May 20th, 2020 2 Minute Read Press Release

New Report Analyzes How City Can Better Leverage Private Housing Investment

Three rezonings under Bloomberg provide lessons for how New York can meet its housing goals

NEW YORK, NY — As New York looks ahead to an eventual economic recovery, housing will be critical to ensuring that the lifeblood of its economy—residents who supply most of its workers—can afford to live in the city. In a new Manhattan Institute report, adjunct fellow Eric Kober analyzes how the city and state could do better in leveraging private investment to meet their housing production goals. In light of the current fiscal crisis, this approach may be the key to providing sufficient housing for a range of incomes without unaffordable public subsidies.

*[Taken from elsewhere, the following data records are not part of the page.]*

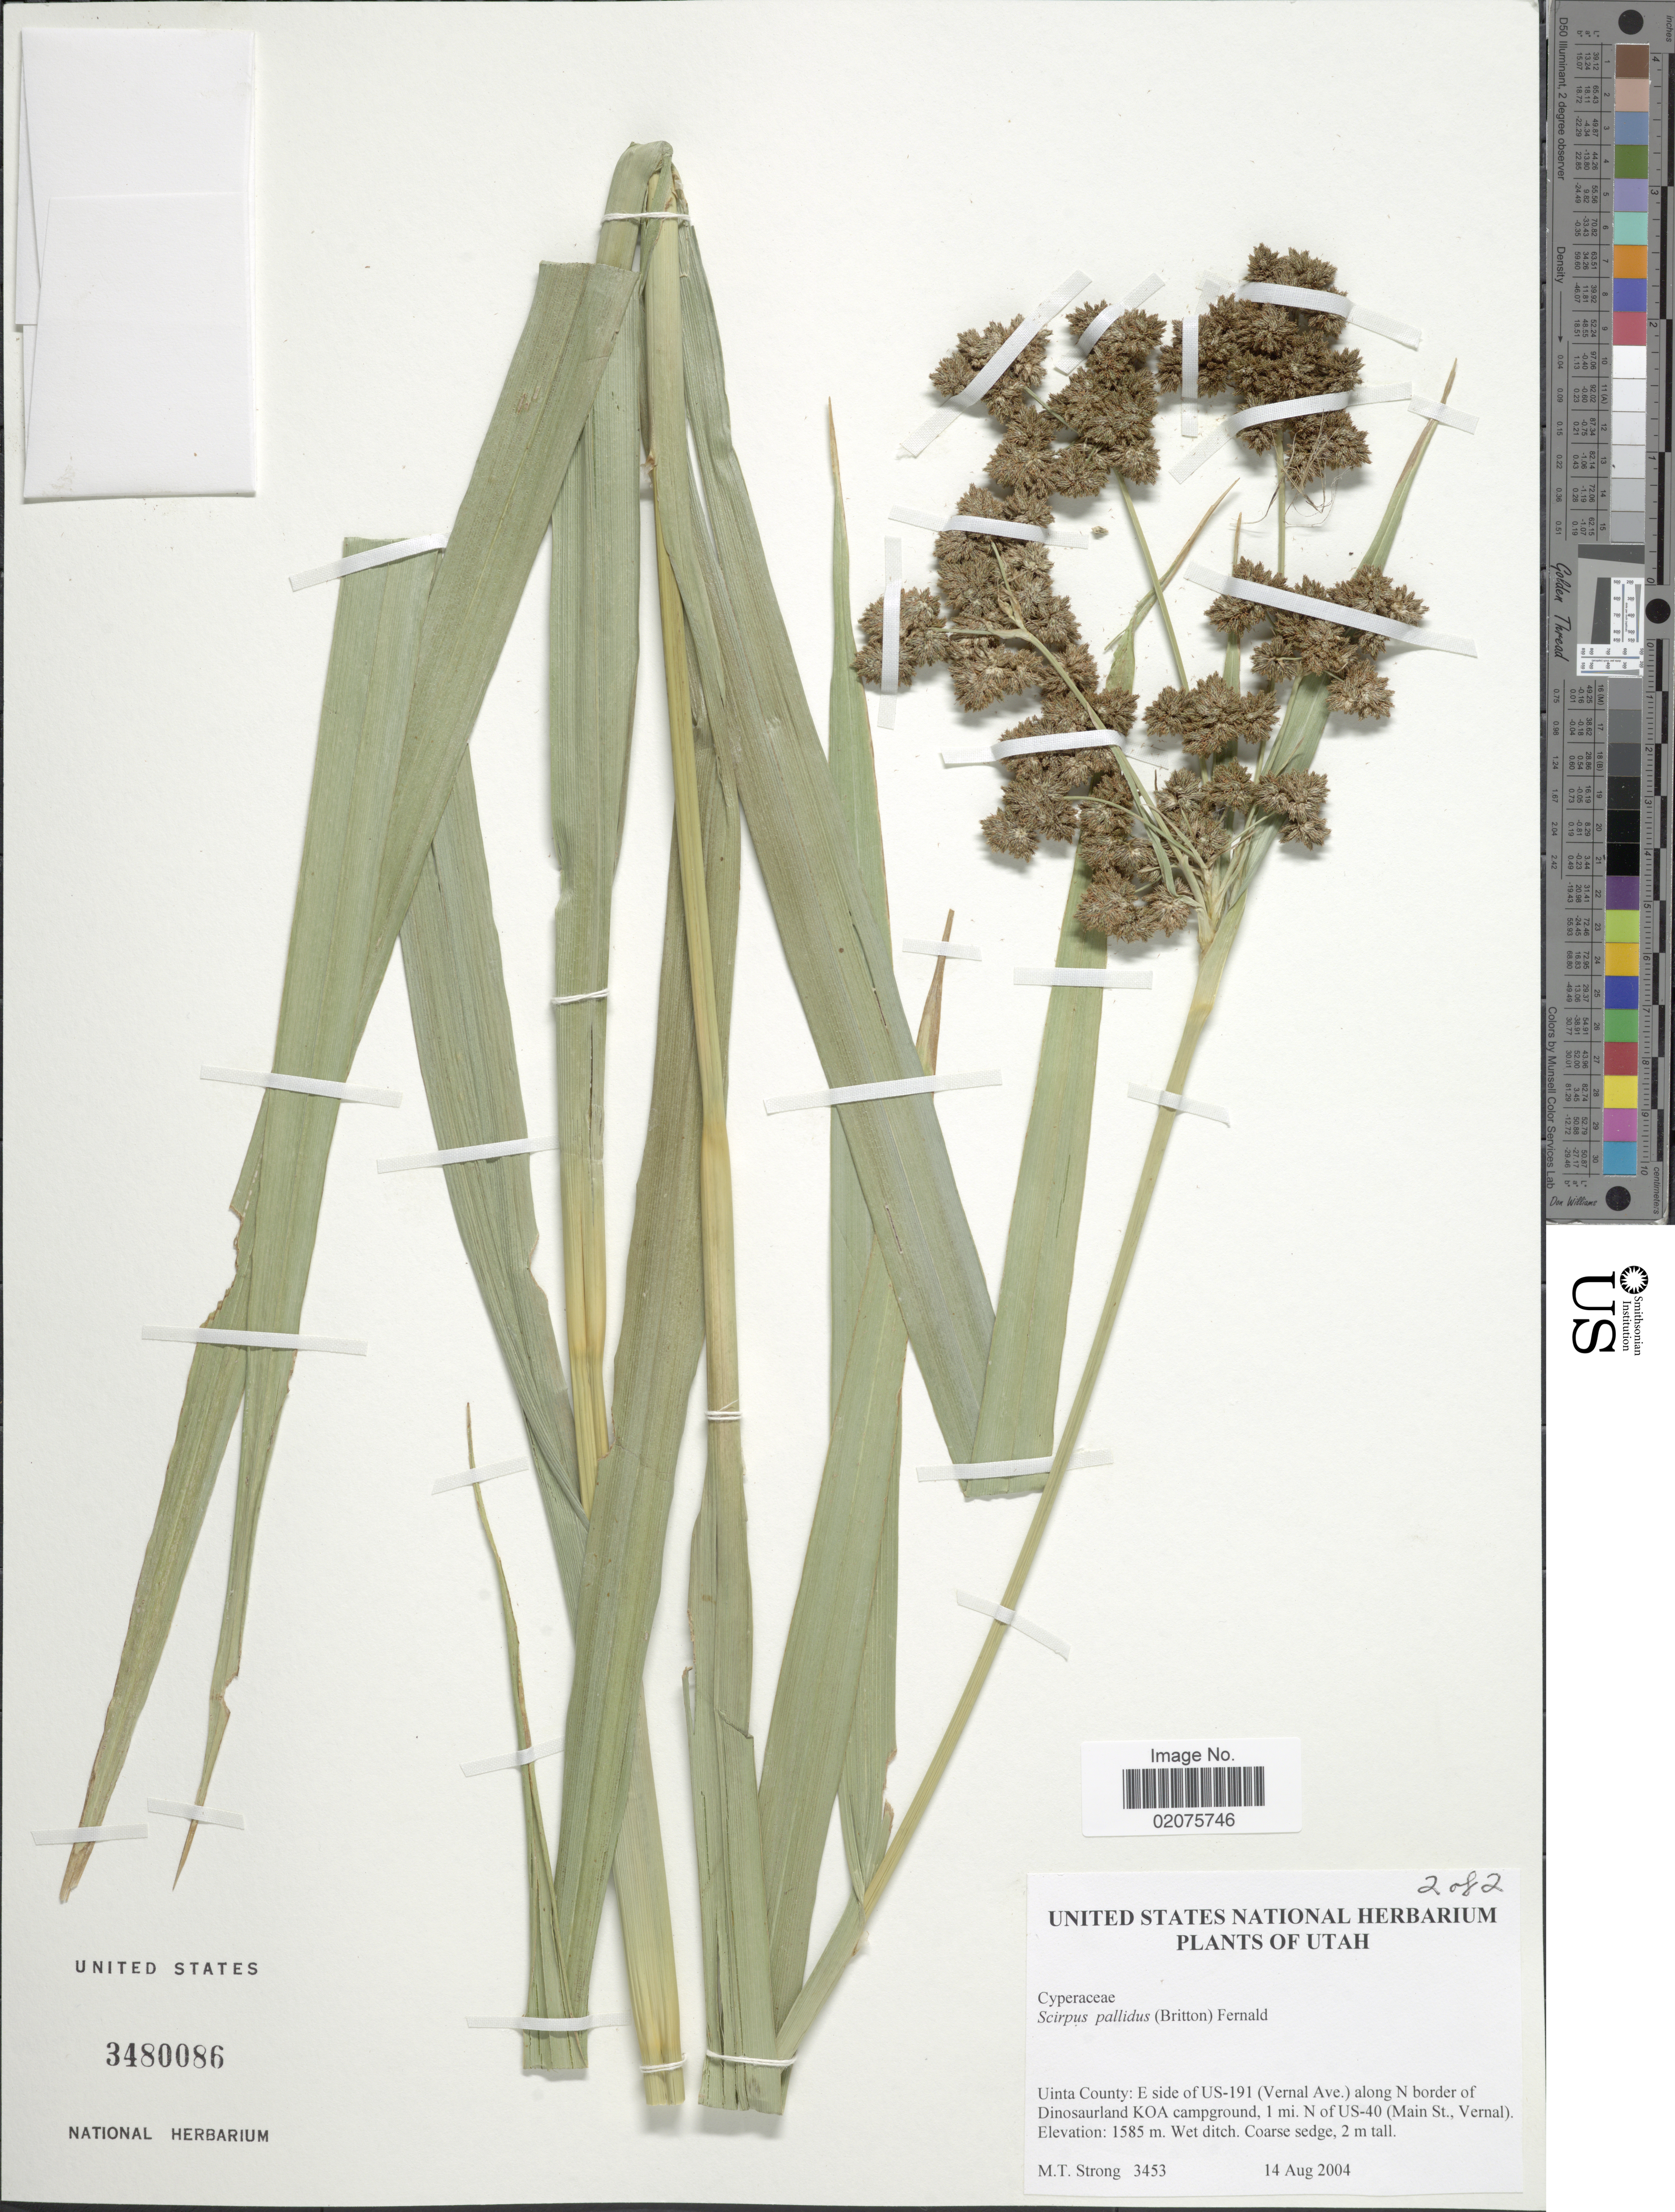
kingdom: Plantae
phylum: Tracheophyta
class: Liliopsida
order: Poales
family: Cyperaceae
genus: Scirpus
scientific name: Scirpus pallidus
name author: (Britton) Fernald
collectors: M. T. Strong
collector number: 3453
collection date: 2004-08-14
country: United States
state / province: Utah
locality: Uinta County: E side of US-191 (Vernal Ave), along N border of Dinosaurland KOA campground, 1 mi. N of US-40 (Main st., Vernal).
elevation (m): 1585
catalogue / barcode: US 3480086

Kober, a nearly 40-year veteran of the NYC Department of City Planning, examines three rezonings that occurred during former Mayor Michael Bloomberg’s final term: Astoria (2010), Bedford-Stuyvesant North (2012), and Crown Heights West (2013). These are “middle market” areas where market rents are high enough to support new privately financed housing, but not high enough to make the typical options under Mayor de Blasio’s Mandatory Inclusionary Housing (MIH) program economically feasible. The MIH program requires new residential buildings in areas the city rezones to include a substantial portion of their units as affordable housing.

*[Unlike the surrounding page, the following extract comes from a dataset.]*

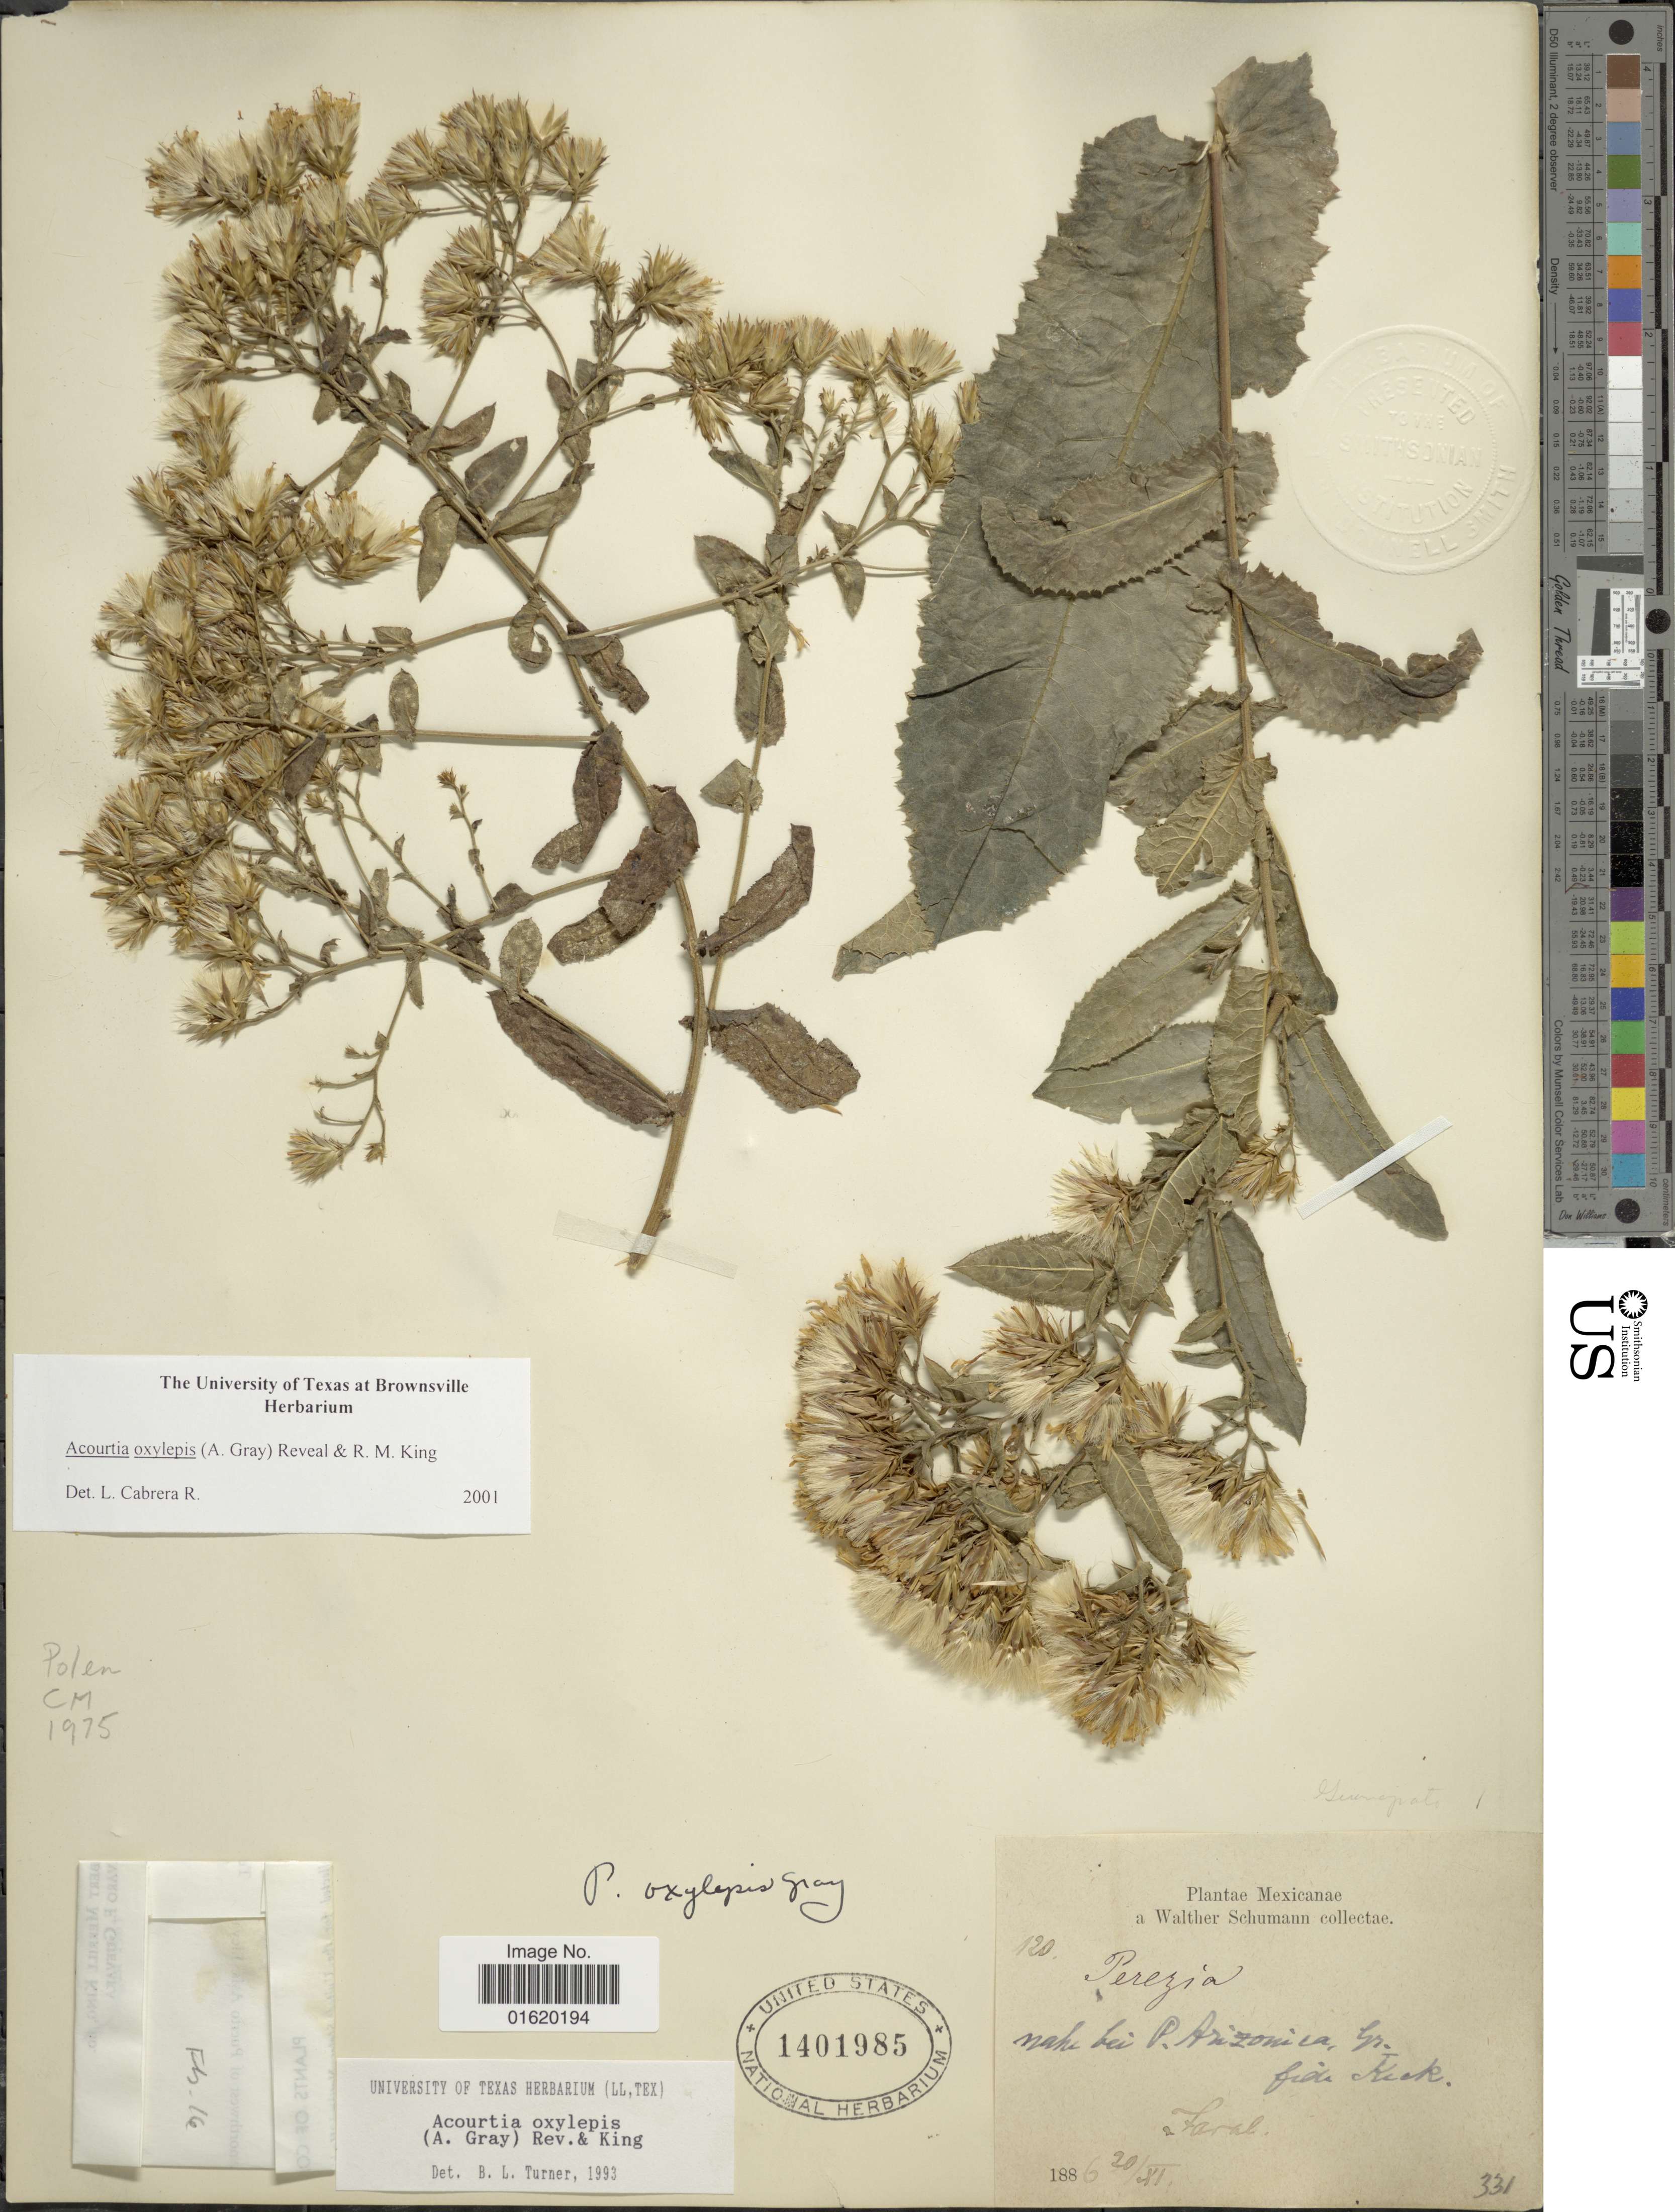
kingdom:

The report examines the new housing built in these areas, subject to less stringent affordability requirements, since the rezonings were approved. Its key findings include:

  • New York has the capacity to generate substantial amounts of new, privately financed housing through neighborhood rezonings that are arrived at through amicable discussions among community members and elected officials.
  • Where city zoning incentives and tax exemption requirements approved by the state legislature were aligned, affordable housing objectives were met. When they failed to align, developers took advantage of generous state-level tax breaks without providing the promised additional affordable housing.
  • To induce more developers to participate in its MIH program without subsidies, the city should utilize a fuller range of income options in middle-market areas.